- **Instruction**
Begin at the line below that holds "Pompe Accelerateur" and end at the line that holds "Verfügbarkeit", transcribing each line exactly and skipping any picture.

- **Material for this task**

──────

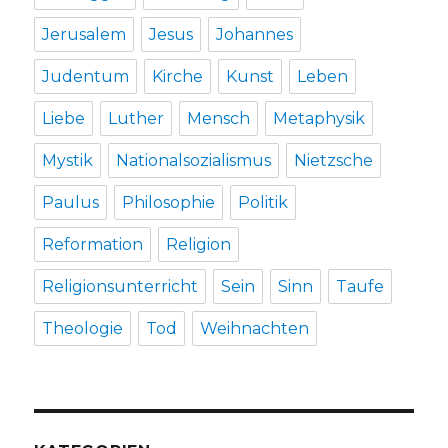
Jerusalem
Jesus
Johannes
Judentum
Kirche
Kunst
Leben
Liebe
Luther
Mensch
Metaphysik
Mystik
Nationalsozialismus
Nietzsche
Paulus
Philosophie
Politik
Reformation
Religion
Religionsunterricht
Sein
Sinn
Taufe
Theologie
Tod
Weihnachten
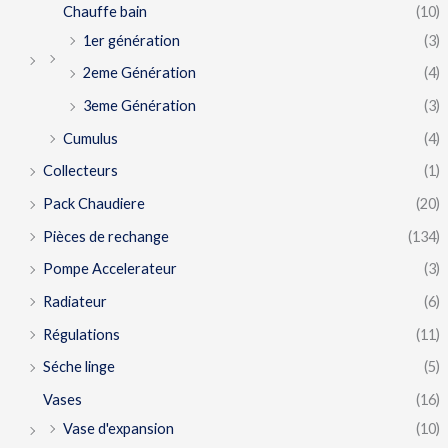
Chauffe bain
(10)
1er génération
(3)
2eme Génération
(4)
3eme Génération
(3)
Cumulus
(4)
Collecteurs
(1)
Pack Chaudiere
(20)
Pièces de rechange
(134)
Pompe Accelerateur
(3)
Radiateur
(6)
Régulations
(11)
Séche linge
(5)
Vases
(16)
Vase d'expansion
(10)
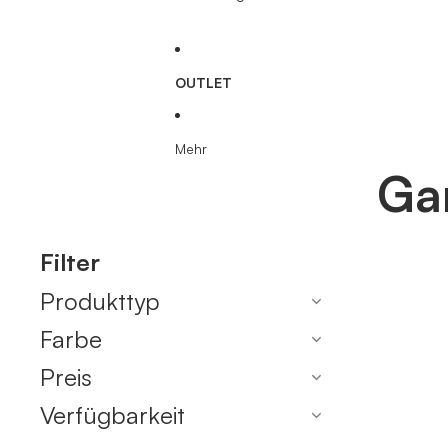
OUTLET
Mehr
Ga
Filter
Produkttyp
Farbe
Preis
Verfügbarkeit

──────

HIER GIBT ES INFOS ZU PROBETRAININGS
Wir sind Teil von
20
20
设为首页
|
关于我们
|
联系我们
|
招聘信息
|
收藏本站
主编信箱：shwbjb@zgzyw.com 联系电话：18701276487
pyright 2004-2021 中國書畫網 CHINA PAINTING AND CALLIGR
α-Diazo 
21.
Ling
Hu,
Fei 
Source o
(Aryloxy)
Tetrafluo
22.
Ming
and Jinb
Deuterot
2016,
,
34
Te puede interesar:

──────

- **Reply**
Pompe Accelerateur
(3)
Radiateur
(6)
Régulations
(11)
Séche linge
(5)
Vases
(16)
Vase d'expansion
(10)
OUTLET
Mehr
Ga
Filter
Produkttyp
Farbe
Preis
Verfügbarkeit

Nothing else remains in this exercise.